Arthur was soon to embark on extended travel with his boon companion, lover, and friend, Osgood Banter. Where they traveled was probably immaterial to them both, provided the laws were less draconian than England's infamous bloody code.

"You expect Dorothea to count linens, my lord? To peruse menus and entertain the vicar's wife?"

Well, yes. I did, actually. Somebody had to do it, and what I knew of menus would hardly suffice for a weekday breakfast.

"I hope Her Grace will recall that she has a lovely home in Sussex and family who would enjoy her company." The lovely home part was true.

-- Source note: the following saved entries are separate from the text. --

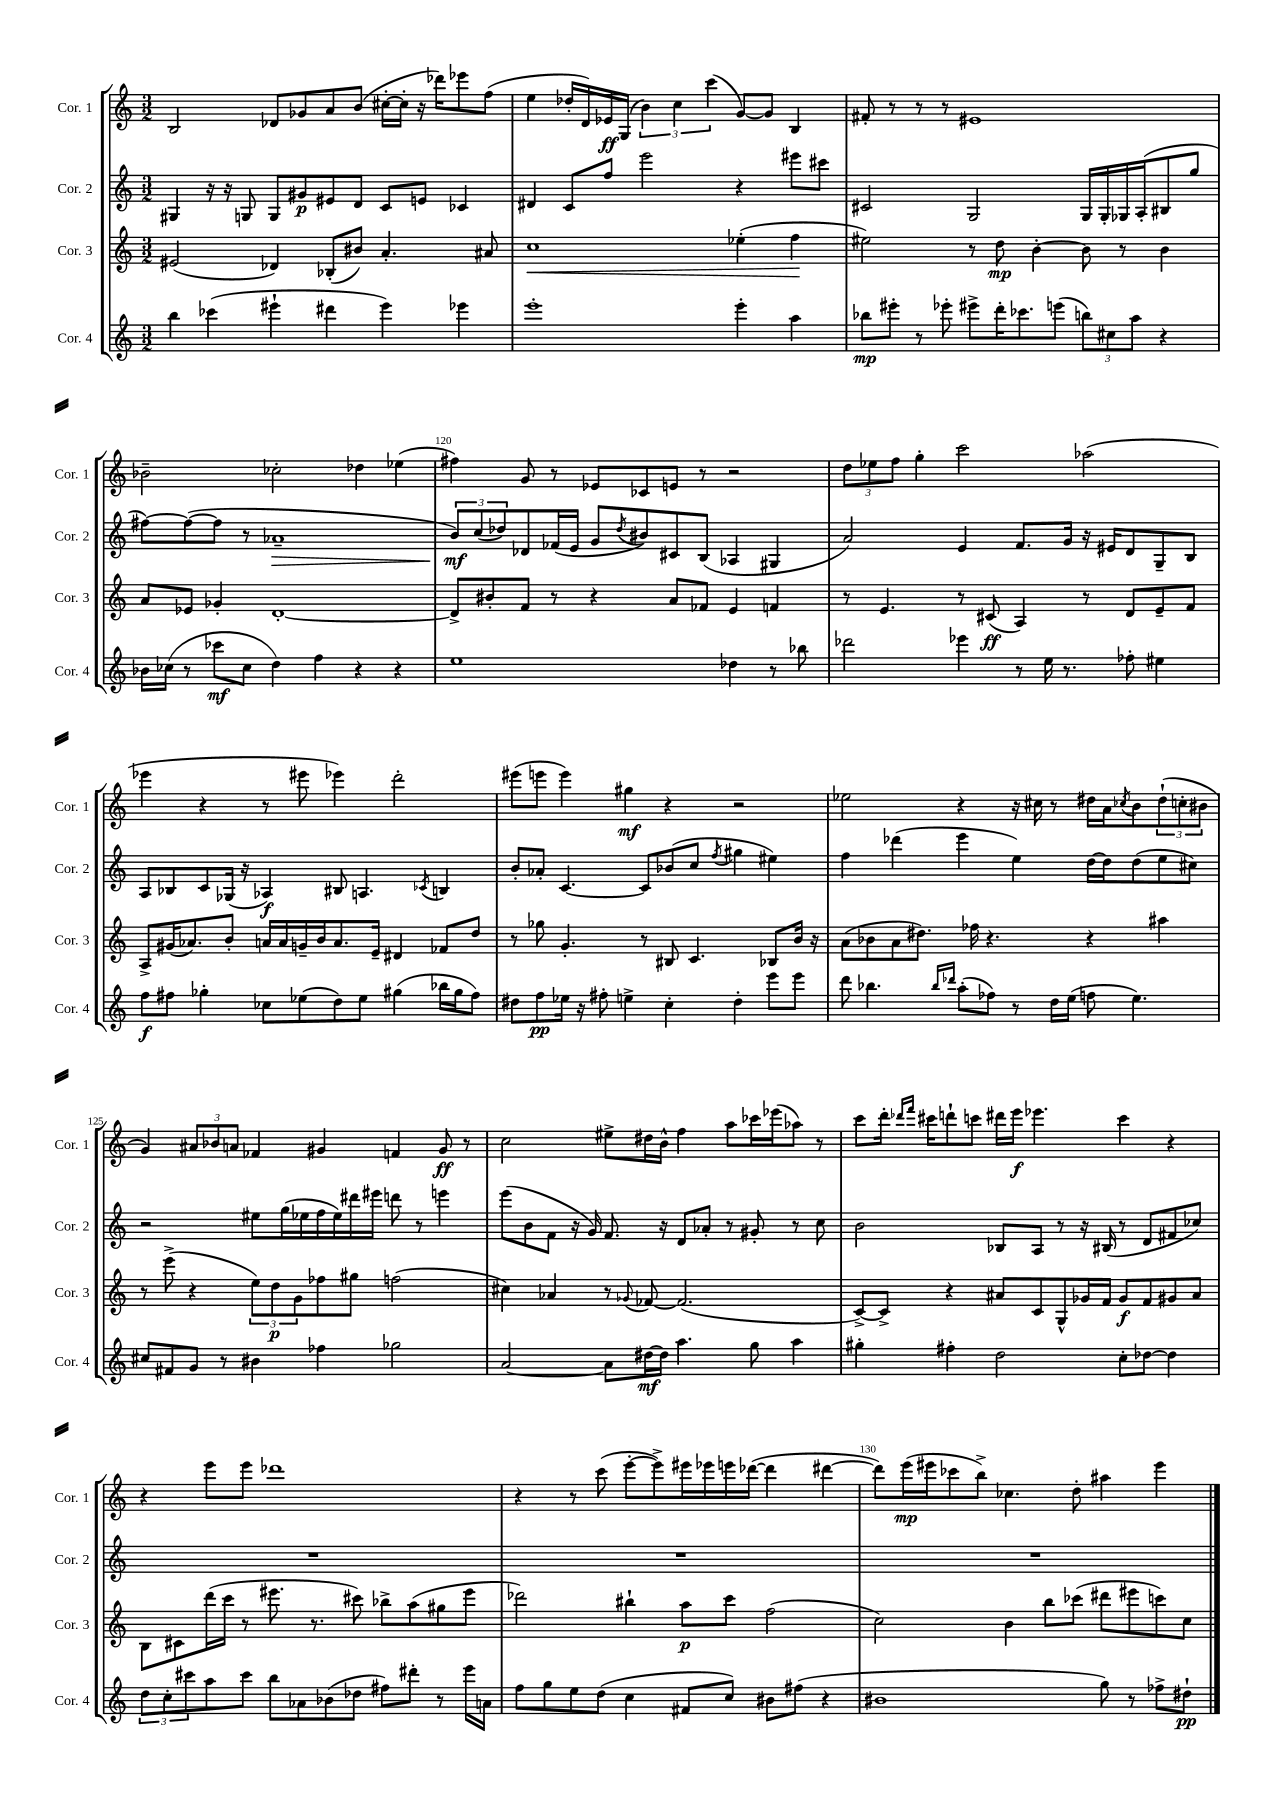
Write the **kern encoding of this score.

**kern	**dynam	**kern	**dynam	**kern	**dynam	**kern	**dynam
*part4	*part4	*part3	*part3	*part2	*part2	*part1	*part1
*staff4	*staff4	*staff3	*staff3	*staff2	*staff2	*staff1	*staff1
*I"Cor. 4	*	*I"Cor. 3	*	*I"Cor. 2	*	*I"Cor. 1	*
*I'Cor. 4	*	*I'Cor. 3	*	*I'Cor. 2	*	*I'Cor. 1	*
*clefG2	*	*clefG2	*	*clefG2	*	*clefG2	*
*k[]	*	*k[]	*	*k[]	*	*k[]	*
*M3/2	*	*M3/2	*	*M3/2	*	*M3/2	*
=116	=116	=116	=116	=116	=116	=116	=116
4bb\	.	(2e#X/	.	4G#X/	.	2B/	.
(4ccc-X\	.	.	.	16r	.	.	.
.	.	.	.	16r	.	.	.
.	.	.	.	8Gn/	.	.	.
4eee#X`\	.	4d-X/)	.	8G/L	.	8d-X/L	.
.	.	.	.	8g#X/	p	8g-X/	.
4ddd#X\	.	(8B-X'/L	.	8e#X/	.	8a/	.
.	.	8b#X/J)	.	8d/J	.	(8b/J	.
4eee#\)	.	4.a'/	.	8c/L	.	[16cc#X'\LL	.
.	.	.	.	.	.	16cc#'\JJ]	.
.	.	.	.	8en/J	.	16r	.
.	.	.	.	.	.	16ddd-X\KL)	.
4eee-X\	.	.	.	4c-X/	.	8eee-X\	.
.	.	8a#X/	.	.	.	(8ff\J	.
=117	=117	=117	=117	=117	=117	=117	=117
!	!	!	!LO:HP:b	!	!	!	!
1eee'	.	1cc	<	4d#X/	.	4ee\	.
.	.	.	.	8c/L	.	16dd-X'/LL	.
.	.	.	.	.	.	16d/)	.
.	.	.	.	8ff/J	.	16e-X/	ff
.	.	.	.	.	.	(16G/JJ	.
.	.	.	.	2eee\	.	6b\)	.
.	.	.	.	.	.	6cc\	.
.	.	.	.	.	.	(6ccc\	.
4eee'\	.	(4ee-X'\	.	4r	.	[8g/L)	.
.	.	.	.	.	.	8g/J]	.
4aa\	.	4ff\	.	8eee#X\L	.	4B/	.
.	.	.	.	8ccc#X\J	.	.	.
.	.	.	[	.	.	.	.
=118	=118	=118	=118	=118	=118	=118	=118
8bb-X\L	mp	2ee#X\)	.	2c#X/	.	8f#X'/	.
8eee#X'\J	.	.	.	.	.	8r	.
8r	.	.	.	.	.	8r	.
8eee-X'\	.	.	.	.	.	8r	.
8eee#X^\L	.	8r	.	2G/	.	1e#X	.
16ddd'\K	.	8dd\	mp	.	.	.	.
8.ccc-X\	.	.	.	.	.	.	.
.	.	[4b'\	.	.	.	.	.
(8eeen\J	.	.	.	.	.	.	.
12bbn\L)	.	8b\]	.	16G/LL	.	.	.
.	.	.	.	16G'/	.	.	.
12cc#X\	.	.	.	.	.	.	.
.	.	8r	.	16G-X/	.	.	.
12aa\J	.	.	.	.	.	.	.
.	.	.	.	(16A'/J	.	.	.
4r	.	4b\	.	8B#X/	.	.	.
.	.	.	.	8gg/J	.	.	.
!!LO:LB:g=z
=119	=119	=119	=119	=119	=119	=119	=119
16b-X\LL	.	8a/L	.	[8ff#X\L)	.	2b-X~\	.
(16cc-X\JJ	.	.	.	.	.	.	.
8r	.	8e-X/J	.	(8ff#\_	.	.	.
8ccc-X\L	mf	4g-X'/	.	8ff#\J]	.	.	.
8cc-\J	.	.	.	8r	.	.	.
!	!	!	!	!	!LO:HP:b	!	!
4dd\)	.	[1d'	.	1a-X~	>	2cc-X'\	.
4ff\	.	.	.	.	.	.	.
4r	.	.	.	.	.	4dd-X\	.
4r	.	.	.	.	.	(4ee-X\	.
=120	=120	=120	=120	=120	=120	=120	=120
1ee	.	8d^/L]	.	12b/L)	mf	4ff#X\)	.
.	.	.	.	(12cc/	]	.	.
.	.	8b#X'/	.	.	.	.	.
.	.	.	.	12dd-X/)	.	.	.
.	.	8f/J	.	8d-X/	.	8g/	.
.	.	8r	.	(16f-X/L	.	8r	.
.	.	.	.	16e/JJ	.	.	.
.	.	4r	.	8g/L	.	8e-X/L	.
.	.	.	.	8qdd-/	.	.	.
.	.	.	.	8b#X/)	.	8c-X/	.
.	.	8a/L	.	8c#X/	.	8en/J	.
.	.	8f-X/J	.	(8B/J	.	8r	.
4dd-X\	.	4e/	.	4A-X/	.	2r	.
8r	.	4fn/	.	4G#X/	.	.	.
8bb-X\	.	.	.	.	.	.	.
=121	=121	=121	=121	=121	=121	=121	=121
2ddd-X\	.	8r	.	2a/)	.	12dd\L	.
.	.	.	.	.	.	12ee-X\	.
.	.	4.e/	.	.	.	.	.
.	.	.	.	.	.	12ff\J	.
.	.	.	.	.	.	4gg'\	.
4eee-X\	.	8r	.	4e/	.	2ccc\	.
.	.	(8c#X/	ff	.	.	.	.
8r	.	4A/)	.	8.f/L	.	.	.
16ee\	.	.	.	.	.	.	.
8.r	.	.	.	16g/Jk	.	.	.
.	.	8r	.	16r	.	(2aa-X\	.
.	.	.	.	16e#X/KL	.	.	.
8ff-X'\	.	8d/L	.	8d/	.	.	.
4ee#X\	.	8e~/	.	8G~/	.	.	.
.	.	8f/J	.	8B/J	.	.	.
!!LO:LB:g=z
=122	=122	=122	=122	=122	=122	=122	=122
8ff\L	f	8A^/L	.	8A/L	.	4eee-X\	.
8ff#X\J	.	(16g#X/K	.	8B-X/	.	.	.
.	.	8.a-X/)	.	.	.	.	.
4gg-X'\	.	.	.	8c/	.	4r	.
.	.	8b'/J	.	(16G-X/Jk	.	.	.
.	.	.	.	16r	.	.	.
8cc-X\L	.	16an/LL	.	4A-X/)	f	8r	.
.	.	16a/	.	.	.	.	.
(8ee-X\	.	16gn~/	.	.	.	8eee#X\	.
.	.	16b/J	.	.	.	.	.
8dd\)	.	8.a/	.	8B#X/	.	4eee-X\)	.
8ee-\J	.	.	.	4.An/	.	.	.
.	.	16e~/Jk	.	.	.	.	.
(4gg#X\	.	4d#X/	.	.	.	2ddd'\	.
.	.	.	.	8qc-X/	.	.	.
16bb-X\LL	.	8f-X/L	.	4Bn/	.	.	.
16gg#\J	.	.	.	.	.	.	.
8ff#\J)	.	8dd/J	.	.	.	.	.
=123	=123	=123	=123	=123	=123	=123	=123
8dd#X\L	.	8r	.	8b'/L	.	(8eee#X\L	.
8ff\	pp	8gg-X\	.	8a-X'/J	.	8eeen\J	.
16ee-X\Jk	.	4.g'/	.	[4.c/	.	4eee\)	.
16r	.	.	.	.	.	.	.
8ff#X'\	.	.	.	.	.	.	.
4een^\	.	.	.	.	.	4gg#X\	mf
.	.	8r	.	8c/L]	.	.	.
4cc'\	.	8B#X/	.	(8b-X/	.	4r	.
.	.	4.c/	.	8cc/J	.	.	.
.	.	.	.	8qff/	.	.	.
4dd#'\	.	.	.	4gg#X\	.	2r	.
8eee\L	.	8B-X/L	.	4ee#X\)	.	.	.
8eee\J	.	16b/Jk	.	.	.	.	.
.	.	16r	.	.	.	.	.
=124	=124	=124	=124	=124	=124	=124	=124
8ddd\	.	(8a\L	.	4ff\	.	2ee-X\	.
4.bb-X\	.	8b-X\	.	.	.	.	.
.	.	8a\	.	(4ddd-X\	.	.	.
.	.	8.dd#X\J)	.	.	.	.	.
16qqbb-/LL	.	.	.	.	.	.	.
16qqddd-X/JJ	.	.	.	.	.	.	.
(8aa'\L	.	.	.	4eee\	.	4r	.
.	.	16ff-X\	.	.	.	.	.
8ff-X\J)	.	4.r	.	.	.	.	.
8r	.	.	.	4ee\)	.	16r	.
.	.	.	.	.	.	16cc#X\	.
16dd\LL	.	.	.	.	.	8r	.
(16ee\JJ	.	.	.	.	.	.	.
8ffn\	.	4r	.	[16dd\LL	.	16dd#X\LL	.
.	.	.	.	16dd\J]	.	16a\J	.
.	.	.	.	.	.	8qcc-X/	.
4.ee\)	.	.	.	(8dd\	.	8b\	.
.	.	4aa#X\	.	8ee\	.	(12dd#`\	.
.	.	.	.	.	.	12ccn'\	.
.	.	.	.	8cc#X\J)	.	.	.
.	.	.	.	.	.	12b#X\J	.
!!LO:LB:g=z
=125	=125	=125	=125	=125	=125	=125	=125
8cc#X/L	.	8r	.	2r	.	4g/)	.
8f#X/	.	(8eee^\	.	.	.	.	.
8g/J	.	4r	.	.	.	12a#X/L	.
.	.	.	.	.	.	12b-X/	.
8r	.	.	.	.	.	.	.
.	.	.	.	.	.	12an/J	.
4b#X\	.	12ee\L)	.	8ee#X\L	.	4f-X/	.
.	.	12dd\	p	.	.	.	.
.	.	.	.	(16gg\L	.	.	.
.	.	12g\	.	.	.	.	.
.	.	.	.	16ee-X\	.	.	.
4ff-X\	.	8ff-X\	.	16ff\	.	4g#X/	.
.	.	.	.	16ee-\)	.	.	.
.	.	8gg#X\J	.	16ddd#X\	.	.	.
.	.	.	.	16eee#X\JJ	.	.	.
2gg-X\	.	(2ffn\	.	8dddn\	.	4fn/	.
.	.	.	.	8r	.	.	.
.	.	.	.	4eeen\	.	8g#/	ff
.	.	.	.	.	.	8r	.
=126	=126	=126	=126	=126	=126	=126	=126
[2a/	.	4cc#X\)	.	(8eee\L	.	2cc\	.
.	.	.	.	8b\	.	.	.
.	.	4a-X/	.	8f\J	.	.	.
.	.	.	.	16r	.	.	.
.	.	.	.	16g/)	.	.	.
8a\L]	.	8r	.	8.f/	.	8ee#X^\L	.
.	.	8qqg-X/	.	.	.	.	.
[16dd#X\L	mf	[8f-X/	.	.	.	16dd#X\L	.
16dd#\JJ]	.	.	.	16r	.	16b^^\JJ	.
4.aa\	.	(2.f-/]	.	8d/L	.	4ff\	.
.	.	.	.	8a-X'/J	.	.	.
.	.	.	.	8r	.	8aa\L	.
8gg\	.	.	.	8g#X'/	.	16ccc-X\L	.
.	.	.	.	.	.	(16eee-X\J	.
4aa\	.	.	.	8r	.	8aa-X\J)	.
.	.	.	.	8cc\	.	8r	.
=127	=127	=127	=127	=127	=127	=127	=127
4gg#X'\	.	[8c^/L)	.	2b\	.	8ccc\L	.
.	.	8c^/J]	.	.	.	16ddd'\Jk	.
.	.	.	.	.	.	16qqddd-X/LL	.
.	.	.	.	.	.	16qqfff/JJ	.
.	.	.	.	.	.	16ccc#X\KL	.
4ff#X'\	.	4r	.	.	.	8dddn`\	.
.	.	.	.	.	.	8cccn\J	.
2dd\	.	8a#X/L	.	8B-X/L	.	16ddd#X\LL	.
.	.	.	.	.	.	16eee\JJ	f
.	.	8c/	.	8A/J	.	4.eee-X\	.
.	.	8G^^/	.	8r	.	.	.
.	.	16g-X/L	.	16r	.	.	.
.	.	16f/JJ	.	(16B#X/	.	.	.
8cc'\L	.	8g-/L	f	8r	.	4ccc\	.
[8dd-X\J	.	8f/	.	8d/L	.	.	.
4dd-\]	.	8g#X/	.	8f#X/	.	4r	.
.	.	8a#/J	.	8cc-X/J)	.	.	.
!!LO:LB:g=z
=128	=128	=128	=128	=128	=128	=128	=128
12dd\L	.	8B\L	.	1.r	.	4r	.
12cc'\	.	.	.	.	.	.	.
.	.	8c#X\	.	.	.	.	.
12ccc#X\	.	.	.	.	.	.	.
8aa\	.	(16ddd\L	.	.	.	8eee\L	.
.	.	16ccc\JJ	.	.	.	.	.
8ccc#\J	.	8r	.	.	.	8eee\J	.
8bb\L	.	8.eee#X\	.	.	.	1ddd-X	.
8a-X\	.	.	.	.	.	.	.
.	.	8.r	.	.	.	.	.
(8b-X\	.	.	.	.	.	.	.
8dd-X\J	.	8ccc#X\)	.	.	.	.	.
8ff#X\L)	.	8bb-X^\L	.	.	.	.	.
8ddd#X'\J	.	(8aa\	.	.	.	.	.
8r	.	8gg#X\	.	.	.	.	.
16eee\LL	.	8eee#\J	.	.	.	.	.
16an\JJ	.	.	.	.	.	.	.
=129	=129	=129	=129	=129	=129	=129	=129
8ff\L	.	2ddd-X\)	.	1.r	.	4r	.
8gg\	.	.	.	.	.	.	.
8ee\	.	.	.	.	.	8r	.
(8dd\J	.	.	.	.	.	(8ccc\	.
4cc\	.	4bb#X`\	.	.	.	[8eee'\L	.
.	.	.	.	.	.	8eee^\])	.
8f#X/L	.	8aa\L	p	.	.	16eee#X\L	.
.	.	.	.	.	.	16eee-X\	.
8cc/J)	.	8ccc\J	.	.	.	16eeen\	.
.	.	.	.	.	.	([16ddd-X\JJ	.
8b#X\L	.	(2ff\	.	.	.	4ddd-\]	.
(8ff#X\J	.	.	.	.	.	.	.
4r	.	.	.	.	.	[4ddd#X\	.
=130	=130	=130	=130	=130	=130	=130	=130
1b#X	.	2cc\)	.	1.r	.	8ddd#\L])	.
.	.	.	.	.	.	(16eee\L	mp
.	.	.	.	.	.	16eee#X\J	.
.	.	.	.	.	.	8ccc-X\	.
.	.	.	.	.	.	8bb^\J)	.
.	.	4b\	.	.	.	4.cc-X\	.
.	.	8bb\L	.	.	.	.	.
.	.	(8ccc-X\J	.	.	.	8dd'\	.
8gg\)	.	8ddd#X\L	.	.	.	4aa#X\	.
8r	.	8eee#X\	.	.	.	.	.
8ff-X^\L	.	8cccn\)	.	.	.	4eee#\	.
8dd#X`\J	pp	8cc\J	.	.	.	.	.
==	==	==	==	==	==	==	==
*-	*-	*-	*-	*-	*-	*-	*-
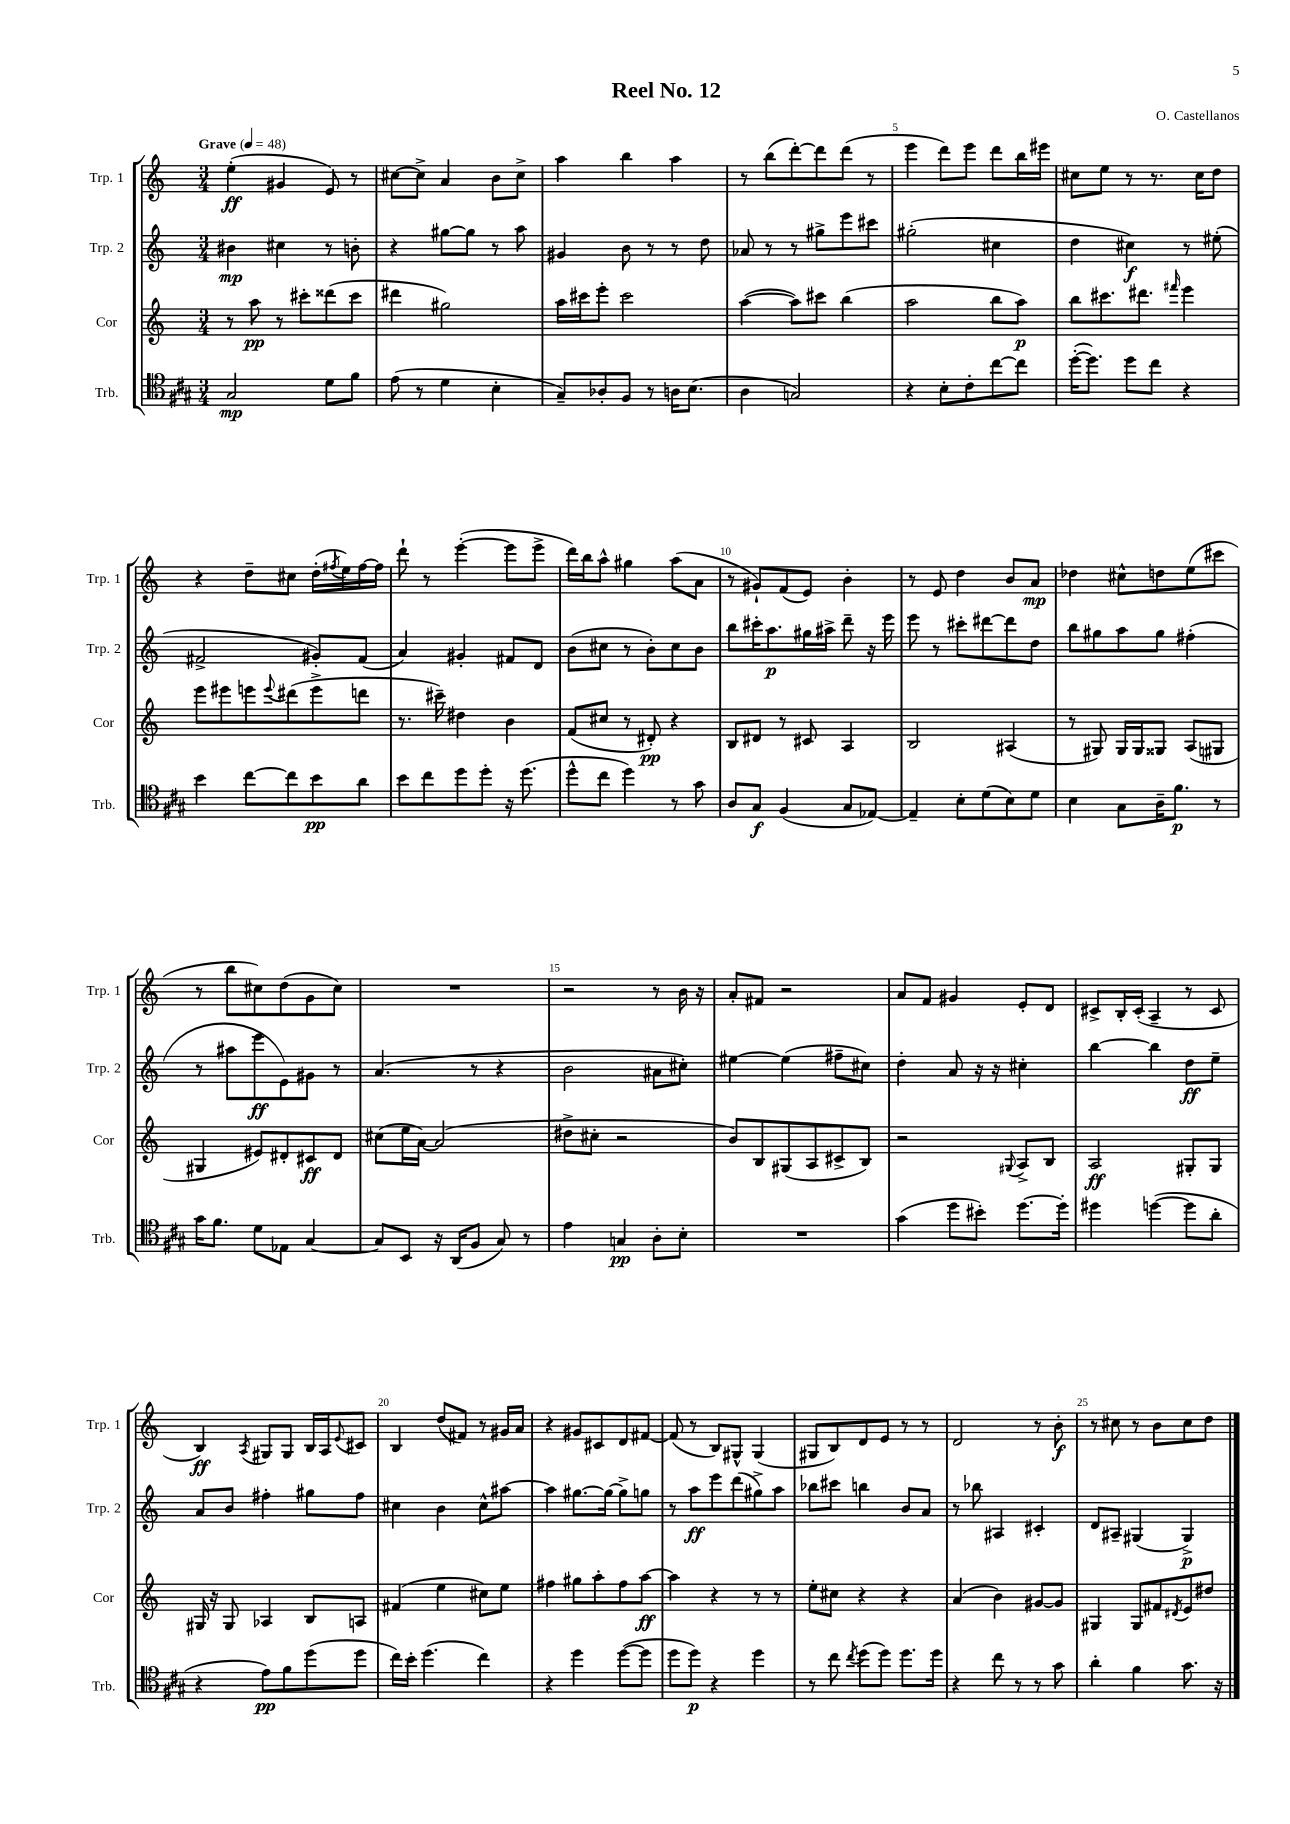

Lady Barrington studied me for an uncomfortable moment. "You are so like your father. Arthur has the same quality—inscrutability on command. Dorothea hasn't an inscrutable bone in her body, heaven knows. I confess, she does not seem her usual, vivacious self. Her health, her finances, I know not what bothers her, but Gideon agrees with me, and he's known us both for ages. I'm glad you are here, because the duchess is troubled, and you stand as good a chance of sorting her out as anybody. I'll leave you to your tea."

She withdrew on a nodding sort of half curtsey and left me troubled too. I closed the door behind her and brought the tea tray out onto the balcony. While I poured myself a cup of strong, black tea, I sorted through first impressions, questions, and instincts.

If I had to use one word to describe my mother it would be passionate . Her Grace of Waltham could rage, laugh, sulk, and rejoice all in the course of an hour, and each sentiment would be given the fullest expression in its turn. The duchess was prone to drama, in other words.

And now she was quiet and brooding? Oh yes, I was troubled. Very troubled. When the duchess herself swept into my parlor five minutes later, I grew more troubled still.